Gene Regulation

TRANSFAC^® Release 7.0 - Documentation

Site

As outlined above, SITE gives information on individual (putatively) regulatory protein binding sites. In this release, it contains 7915 entries, 6360 of them referring to sites within 1504 eukaryotic genes, the species of which ranging from yeast to human. Additionally, this table comprises 1295 artificial sequences which resulted from mutagenesis studies, in vitro selection procedures starting from random oligonucleotide mixtures or from specific theoretical considerations. And finally, there are 260 entries with consensus binding sequences given in the IUPAC code, many of them being taken from the compilation of Faisst and Meyer (Nucleic Acids Res. 20:3-26, 1992). The symbols used in addition to A, C, G, or T for these consensi are:

W	= A or T	S	= C or G
R	= A or G	Y	= C or T
K	= G or T	M	= A or C
B	= C, G, or T	D	= A, G, or T
H	= A, C, or T	V	= A, C, or G
N	= A, C, G, or T

A number of consensi have been generated by the TRANSFAC^® team, generally derived from the profiles stored in the MATRIX table.

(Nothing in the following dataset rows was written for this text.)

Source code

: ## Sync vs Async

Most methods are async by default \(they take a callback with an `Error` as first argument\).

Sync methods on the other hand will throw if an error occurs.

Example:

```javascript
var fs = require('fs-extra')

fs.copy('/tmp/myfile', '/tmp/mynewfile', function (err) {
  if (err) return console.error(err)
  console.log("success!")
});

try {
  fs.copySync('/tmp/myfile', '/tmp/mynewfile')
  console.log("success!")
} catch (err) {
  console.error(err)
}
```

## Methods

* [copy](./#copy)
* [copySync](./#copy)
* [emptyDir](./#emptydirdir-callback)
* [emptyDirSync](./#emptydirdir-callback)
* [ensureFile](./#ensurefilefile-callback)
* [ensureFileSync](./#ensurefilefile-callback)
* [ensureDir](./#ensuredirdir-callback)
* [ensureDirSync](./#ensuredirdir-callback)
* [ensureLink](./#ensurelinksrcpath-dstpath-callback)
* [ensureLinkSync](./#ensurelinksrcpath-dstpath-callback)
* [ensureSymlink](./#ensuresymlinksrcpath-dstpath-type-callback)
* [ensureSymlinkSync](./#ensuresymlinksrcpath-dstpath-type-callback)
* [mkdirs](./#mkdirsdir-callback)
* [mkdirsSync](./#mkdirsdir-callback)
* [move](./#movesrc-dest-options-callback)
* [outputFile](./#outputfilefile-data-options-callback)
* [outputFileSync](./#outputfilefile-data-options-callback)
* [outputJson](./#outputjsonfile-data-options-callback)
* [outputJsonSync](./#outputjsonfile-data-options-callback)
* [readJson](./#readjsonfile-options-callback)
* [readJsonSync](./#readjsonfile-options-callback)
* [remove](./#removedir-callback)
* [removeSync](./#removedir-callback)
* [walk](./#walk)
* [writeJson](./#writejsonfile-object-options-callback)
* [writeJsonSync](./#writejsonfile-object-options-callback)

Here, the use of degenerate codes follows the following rules (adapted from Cavener, Nucleic Acids Res. 15:1353-1361, 1987): a single nucleotide is shown if its frequency is greater than 50% and at least twice as high as the second most frequent nucleotide. A double-degenerate code indicates that the corresponding two nucleotides occur in more than 75% of the underlying sequences but each of them is present in less than 50%. Usage of triple-degenerate codes was restricted to those positions where one of the nucleotides did not show up at all in the sequence set and none of the afore-mentioned rules applies.

Collectively, SITE contains 6321 sequences with 116035 nucleotides.